À l'occasion des 20 ans de la disparition de Bernard Loiseau, le chef emblématique de Saulieu (Côte-d'Or), son fidèle ami Guy Savoy lui rend un hommage vibrant et émouvant. "Le complice idéal", se remémore le chef étoilé parisien.
Il y a 20 ans, plus exactement le 24 février 2003, le célèbre chef cuisinier étoilé Bernard Loiseau disparaissait à Saulieu (Côte d'Or). Un choc pour les Français, notamment pour ses amis cuisiniers comme le grand chef parisien Guy Savoy. "C'est le complice idéal", se remémore-t-il ému. Car avant que Bernard Loiseau ne quitte ce monde, les deux hommes étaient plus que de simples confrères.
Les deux chefs se sont rencontrés en 1970 lorsqu'ils étaient en apprentissage chez les Frères Troisgros à Roanne. "Lui terminait son apprentissage, moi je commençais. Il était le premier apprenti et moi le dernier. On était en relation en permanence", raconte Guy Savoy à notre journaliste Elsa Bezin. Dans cette formation, les deux hommes vont nouer un véritable lien d'amitié qui ne va pas se briser, alors qu'ils vont emprunter des chemins différents.
Bernard Loiseau, le mentor et l'ami de Guy Savoy
Comme le rappelle Guy Savoy, Loiseau "a très vite sauté dans le grand bain". Car après l'obtention de son CAP de cuisine en 1971, Bernard Loiseau est engagé à La Barrière de Clichy à Paris par le chef Claude Berger.
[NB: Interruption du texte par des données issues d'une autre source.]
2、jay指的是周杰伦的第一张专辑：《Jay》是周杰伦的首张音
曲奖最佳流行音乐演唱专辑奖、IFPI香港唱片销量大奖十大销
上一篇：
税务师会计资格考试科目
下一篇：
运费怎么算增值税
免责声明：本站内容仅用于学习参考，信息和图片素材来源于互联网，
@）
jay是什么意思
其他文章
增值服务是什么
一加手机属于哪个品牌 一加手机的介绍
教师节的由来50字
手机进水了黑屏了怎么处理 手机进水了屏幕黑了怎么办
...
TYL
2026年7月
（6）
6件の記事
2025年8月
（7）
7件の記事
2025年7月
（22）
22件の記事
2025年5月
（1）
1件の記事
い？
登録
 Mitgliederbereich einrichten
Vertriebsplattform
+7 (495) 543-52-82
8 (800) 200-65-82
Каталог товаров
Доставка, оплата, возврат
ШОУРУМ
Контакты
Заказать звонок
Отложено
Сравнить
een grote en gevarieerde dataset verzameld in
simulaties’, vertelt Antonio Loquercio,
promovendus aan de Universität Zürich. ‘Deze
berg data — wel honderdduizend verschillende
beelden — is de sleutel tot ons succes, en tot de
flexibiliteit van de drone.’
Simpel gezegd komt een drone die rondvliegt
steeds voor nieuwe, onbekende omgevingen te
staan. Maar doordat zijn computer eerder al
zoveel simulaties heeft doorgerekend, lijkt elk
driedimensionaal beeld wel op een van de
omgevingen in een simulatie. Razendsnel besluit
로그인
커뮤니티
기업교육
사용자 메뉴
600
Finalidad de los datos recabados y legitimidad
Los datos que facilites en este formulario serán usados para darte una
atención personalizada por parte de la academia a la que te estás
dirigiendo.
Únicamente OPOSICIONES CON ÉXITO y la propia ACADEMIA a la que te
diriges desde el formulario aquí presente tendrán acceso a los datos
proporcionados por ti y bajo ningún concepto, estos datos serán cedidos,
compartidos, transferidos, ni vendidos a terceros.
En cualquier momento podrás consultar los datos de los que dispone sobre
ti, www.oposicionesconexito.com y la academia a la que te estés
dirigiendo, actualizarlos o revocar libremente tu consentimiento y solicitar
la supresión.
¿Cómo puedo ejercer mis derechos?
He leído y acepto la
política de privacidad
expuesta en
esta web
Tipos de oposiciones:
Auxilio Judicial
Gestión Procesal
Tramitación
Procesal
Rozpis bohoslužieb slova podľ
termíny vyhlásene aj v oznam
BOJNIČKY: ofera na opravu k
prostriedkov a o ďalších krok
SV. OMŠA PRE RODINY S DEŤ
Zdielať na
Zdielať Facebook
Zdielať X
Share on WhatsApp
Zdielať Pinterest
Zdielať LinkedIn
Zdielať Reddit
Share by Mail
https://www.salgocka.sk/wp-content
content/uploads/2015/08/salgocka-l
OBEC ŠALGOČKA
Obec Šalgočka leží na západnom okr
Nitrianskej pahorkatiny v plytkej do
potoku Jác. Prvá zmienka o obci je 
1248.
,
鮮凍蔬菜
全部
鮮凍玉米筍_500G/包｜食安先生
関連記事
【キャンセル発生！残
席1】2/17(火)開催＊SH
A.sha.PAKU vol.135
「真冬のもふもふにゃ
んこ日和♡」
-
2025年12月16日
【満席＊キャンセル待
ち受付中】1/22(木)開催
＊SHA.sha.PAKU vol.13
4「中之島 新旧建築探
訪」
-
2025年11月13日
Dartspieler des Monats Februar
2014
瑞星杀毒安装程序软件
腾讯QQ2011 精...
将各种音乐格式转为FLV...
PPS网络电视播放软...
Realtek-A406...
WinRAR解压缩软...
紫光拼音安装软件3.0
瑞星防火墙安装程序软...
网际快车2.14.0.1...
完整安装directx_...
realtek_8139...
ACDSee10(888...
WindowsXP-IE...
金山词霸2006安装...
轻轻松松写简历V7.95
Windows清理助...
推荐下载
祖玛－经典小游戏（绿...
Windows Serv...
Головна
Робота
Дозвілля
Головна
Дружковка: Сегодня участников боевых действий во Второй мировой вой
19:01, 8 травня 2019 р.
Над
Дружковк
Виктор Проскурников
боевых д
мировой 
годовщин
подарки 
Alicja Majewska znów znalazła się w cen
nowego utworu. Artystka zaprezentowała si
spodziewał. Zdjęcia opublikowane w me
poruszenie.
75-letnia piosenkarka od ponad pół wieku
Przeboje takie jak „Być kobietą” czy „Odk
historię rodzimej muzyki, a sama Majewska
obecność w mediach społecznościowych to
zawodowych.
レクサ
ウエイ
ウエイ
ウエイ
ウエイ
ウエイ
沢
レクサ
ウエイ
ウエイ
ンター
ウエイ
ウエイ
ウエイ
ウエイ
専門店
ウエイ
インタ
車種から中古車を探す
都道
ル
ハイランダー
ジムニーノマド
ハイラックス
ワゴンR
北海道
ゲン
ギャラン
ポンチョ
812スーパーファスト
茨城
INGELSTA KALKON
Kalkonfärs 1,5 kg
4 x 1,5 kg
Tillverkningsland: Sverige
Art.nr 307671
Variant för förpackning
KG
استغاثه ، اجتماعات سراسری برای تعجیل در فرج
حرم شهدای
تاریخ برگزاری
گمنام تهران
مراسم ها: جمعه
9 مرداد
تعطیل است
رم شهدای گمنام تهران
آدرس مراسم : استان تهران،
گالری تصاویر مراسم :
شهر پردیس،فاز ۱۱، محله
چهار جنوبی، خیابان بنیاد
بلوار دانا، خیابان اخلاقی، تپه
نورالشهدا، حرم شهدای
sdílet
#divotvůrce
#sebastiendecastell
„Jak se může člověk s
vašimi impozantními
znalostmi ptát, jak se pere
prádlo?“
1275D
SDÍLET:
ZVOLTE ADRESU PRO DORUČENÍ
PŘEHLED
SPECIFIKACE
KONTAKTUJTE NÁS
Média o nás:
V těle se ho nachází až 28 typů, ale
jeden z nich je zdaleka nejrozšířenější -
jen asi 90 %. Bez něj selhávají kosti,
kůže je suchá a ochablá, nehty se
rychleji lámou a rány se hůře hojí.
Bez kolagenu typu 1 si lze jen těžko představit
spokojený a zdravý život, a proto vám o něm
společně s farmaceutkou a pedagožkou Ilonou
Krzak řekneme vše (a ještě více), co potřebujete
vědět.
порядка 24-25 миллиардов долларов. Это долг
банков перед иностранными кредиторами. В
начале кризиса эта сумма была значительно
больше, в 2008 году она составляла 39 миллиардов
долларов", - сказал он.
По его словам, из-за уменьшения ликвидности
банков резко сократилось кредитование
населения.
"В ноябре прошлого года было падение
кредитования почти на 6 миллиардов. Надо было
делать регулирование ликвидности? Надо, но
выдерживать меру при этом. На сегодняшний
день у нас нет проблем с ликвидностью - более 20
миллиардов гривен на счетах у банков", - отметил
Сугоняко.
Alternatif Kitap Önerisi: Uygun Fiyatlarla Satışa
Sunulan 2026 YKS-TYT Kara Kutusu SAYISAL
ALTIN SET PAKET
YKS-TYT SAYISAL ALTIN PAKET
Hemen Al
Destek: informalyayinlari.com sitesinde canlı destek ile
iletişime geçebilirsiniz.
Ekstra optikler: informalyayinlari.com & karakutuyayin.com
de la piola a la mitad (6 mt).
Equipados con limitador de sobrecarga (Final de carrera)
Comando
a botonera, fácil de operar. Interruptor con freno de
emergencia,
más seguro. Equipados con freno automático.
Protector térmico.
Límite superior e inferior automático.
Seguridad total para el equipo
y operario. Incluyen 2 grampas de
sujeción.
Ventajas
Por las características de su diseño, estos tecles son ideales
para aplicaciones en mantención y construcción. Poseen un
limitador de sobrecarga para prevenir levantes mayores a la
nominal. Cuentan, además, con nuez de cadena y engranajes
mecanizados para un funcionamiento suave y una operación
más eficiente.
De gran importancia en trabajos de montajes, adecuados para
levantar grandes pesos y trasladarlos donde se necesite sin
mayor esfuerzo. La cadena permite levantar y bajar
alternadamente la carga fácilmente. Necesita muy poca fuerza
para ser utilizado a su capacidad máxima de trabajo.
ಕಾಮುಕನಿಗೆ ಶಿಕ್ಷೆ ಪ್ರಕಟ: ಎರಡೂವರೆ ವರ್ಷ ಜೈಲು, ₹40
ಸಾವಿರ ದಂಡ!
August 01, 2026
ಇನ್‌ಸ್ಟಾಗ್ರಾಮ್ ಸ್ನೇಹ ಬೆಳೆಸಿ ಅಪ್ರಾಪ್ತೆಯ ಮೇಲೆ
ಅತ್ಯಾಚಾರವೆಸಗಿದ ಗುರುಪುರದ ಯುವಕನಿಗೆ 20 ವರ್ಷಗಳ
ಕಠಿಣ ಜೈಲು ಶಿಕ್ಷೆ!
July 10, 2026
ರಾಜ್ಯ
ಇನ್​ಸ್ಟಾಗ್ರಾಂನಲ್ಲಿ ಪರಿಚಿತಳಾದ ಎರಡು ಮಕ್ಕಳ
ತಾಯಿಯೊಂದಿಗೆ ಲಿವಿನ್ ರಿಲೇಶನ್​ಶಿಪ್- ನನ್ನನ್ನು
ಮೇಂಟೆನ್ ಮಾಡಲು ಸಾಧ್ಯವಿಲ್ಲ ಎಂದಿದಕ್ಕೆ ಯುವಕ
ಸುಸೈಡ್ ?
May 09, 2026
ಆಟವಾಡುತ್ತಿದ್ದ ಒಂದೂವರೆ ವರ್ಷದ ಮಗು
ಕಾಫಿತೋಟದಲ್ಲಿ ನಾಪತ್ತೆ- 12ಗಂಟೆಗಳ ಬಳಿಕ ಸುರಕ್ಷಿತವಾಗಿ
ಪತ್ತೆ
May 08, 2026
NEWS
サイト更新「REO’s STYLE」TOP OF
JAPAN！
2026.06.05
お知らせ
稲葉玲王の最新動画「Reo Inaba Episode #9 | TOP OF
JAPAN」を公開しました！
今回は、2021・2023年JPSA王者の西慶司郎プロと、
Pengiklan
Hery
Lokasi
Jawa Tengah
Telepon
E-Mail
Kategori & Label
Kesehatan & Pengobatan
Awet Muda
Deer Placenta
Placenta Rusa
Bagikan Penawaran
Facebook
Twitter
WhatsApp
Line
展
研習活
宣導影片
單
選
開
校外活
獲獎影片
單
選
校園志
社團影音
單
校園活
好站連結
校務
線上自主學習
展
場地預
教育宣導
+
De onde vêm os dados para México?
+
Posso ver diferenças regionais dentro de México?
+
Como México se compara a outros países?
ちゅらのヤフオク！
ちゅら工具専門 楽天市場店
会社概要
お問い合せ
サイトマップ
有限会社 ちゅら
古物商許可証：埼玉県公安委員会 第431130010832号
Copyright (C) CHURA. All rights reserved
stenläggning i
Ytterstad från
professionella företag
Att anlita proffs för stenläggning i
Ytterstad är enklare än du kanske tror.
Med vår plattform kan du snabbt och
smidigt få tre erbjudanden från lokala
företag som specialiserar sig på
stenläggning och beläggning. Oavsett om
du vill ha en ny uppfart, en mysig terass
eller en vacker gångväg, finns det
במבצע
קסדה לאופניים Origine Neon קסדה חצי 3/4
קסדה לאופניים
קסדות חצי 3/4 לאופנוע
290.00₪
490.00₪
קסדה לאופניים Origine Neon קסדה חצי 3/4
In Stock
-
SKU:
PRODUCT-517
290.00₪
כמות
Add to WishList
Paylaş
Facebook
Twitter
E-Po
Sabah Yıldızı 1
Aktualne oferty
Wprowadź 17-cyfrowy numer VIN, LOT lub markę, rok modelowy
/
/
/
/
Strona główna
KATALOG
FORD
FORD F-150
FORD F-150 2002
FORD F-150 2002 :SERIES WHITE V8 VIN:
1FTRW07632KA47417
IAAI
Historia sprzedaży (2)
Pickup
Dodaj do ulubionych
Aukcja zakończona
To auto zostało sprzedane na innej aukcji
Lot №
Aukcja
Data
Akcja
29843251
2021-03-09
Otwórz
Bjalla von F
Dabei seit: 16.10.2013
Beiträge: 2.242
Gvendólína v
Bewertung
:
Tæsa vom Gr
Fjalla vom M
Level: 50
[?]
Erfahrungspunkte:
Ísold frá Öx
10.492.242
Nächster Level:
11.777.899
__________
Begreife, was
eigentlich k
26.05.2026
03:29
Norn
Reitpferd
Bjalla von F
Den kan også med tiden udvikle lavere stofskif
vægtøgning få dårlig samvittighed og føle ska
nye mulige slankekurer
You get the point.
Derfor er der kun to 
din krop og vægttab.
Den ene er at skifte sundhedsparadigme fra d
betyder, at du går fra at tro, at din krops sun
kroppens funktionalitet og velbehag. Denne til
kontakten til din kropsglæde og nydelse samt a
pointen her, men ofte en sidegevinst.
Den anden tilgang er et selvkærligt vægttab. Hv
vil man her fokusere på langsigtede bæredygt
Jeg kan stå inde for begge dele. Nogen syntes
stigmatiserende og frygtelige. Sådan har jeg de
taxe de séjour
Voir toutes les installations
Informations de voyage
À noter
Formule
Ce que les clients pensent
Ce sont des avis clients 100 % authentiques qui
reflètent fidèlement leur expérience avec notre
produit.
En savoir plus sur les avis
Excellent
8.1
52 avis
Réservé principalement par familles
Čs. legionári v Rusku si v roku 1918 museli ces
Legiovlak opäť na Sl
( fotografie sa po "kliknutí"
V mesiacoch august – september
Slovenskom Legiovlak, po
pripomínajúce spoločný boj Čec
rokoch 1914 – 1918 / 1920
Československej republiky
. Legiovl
Ce dernier lui confiera la gérance du restaurant La Côte d'Or à Saulieu, qu'il vient de racheter en 1975 alors que Loiseau est âgé de 24 ans à peine.
"J'étais très admiratif de son itinéraire. Il avait deux années d'apprentissage de plus que moi, j'avais l'impression qu'il en avait dix, tellement il mettait de l'intensité dans ce qu'il faisait", détaille le chef originaire de Nevers.
Contrairement à Bernard Loiseau, Guy Savoy a fait plusieurs maisons avant de se jeter à l'eau. Il a perfectionné ses gammes notamment au restaurant étoilé le Lion d'Or, près de Genève en Suisse.
"Tu ne vas pas passer ta vie à vider des culs de poulet !"
Bernard Loiseau à son ami Guy Savoy
"Je me souviendrai toujours d’un jour, où je travaillais au Lion d'or. Bernard était venu faire une émission à la radio suisse romande. Et il dit à la journaliste qui l'accompagne : "ce midi j’aimerais bien qu’on aille déjeuner au Lion d’or parce que j’ai mon pote Savoy qui est là-bas". Il arrive en cuisine pendant que j’étais en train de brider des poulets... et là il me sort cette phrase qui pourrait tuer une personne solide. "Tu ne vas pas passer ta vie à vider des culs de poulets", raconte le sourire aux lèvres le chef étoilé. "Cette phrase résonne encore dans ma tête car il s’était mis déjà dans la tête que je lui succèderai à la barrière de Clichy, et il voulait absolument que je saute dans ce fameux grand bain".
Après cette histoire, Savoy continuera dans un dernier établissement trois étoiles, l'Oasis à La Napoule sur la Côte d'Azur, avant de succéder à Bernard Loiseau à La Barrière de Clichy en 1977. Destin lié pour ces deux cuisiniers dont l'amitié était très forte. Car 20 ans après le decès de Bernard Loiseau, Guy Savoy reste toujours ému à l'évocation de son acolyte : ils n'avaient pas besoin de se parler pour se comprendre.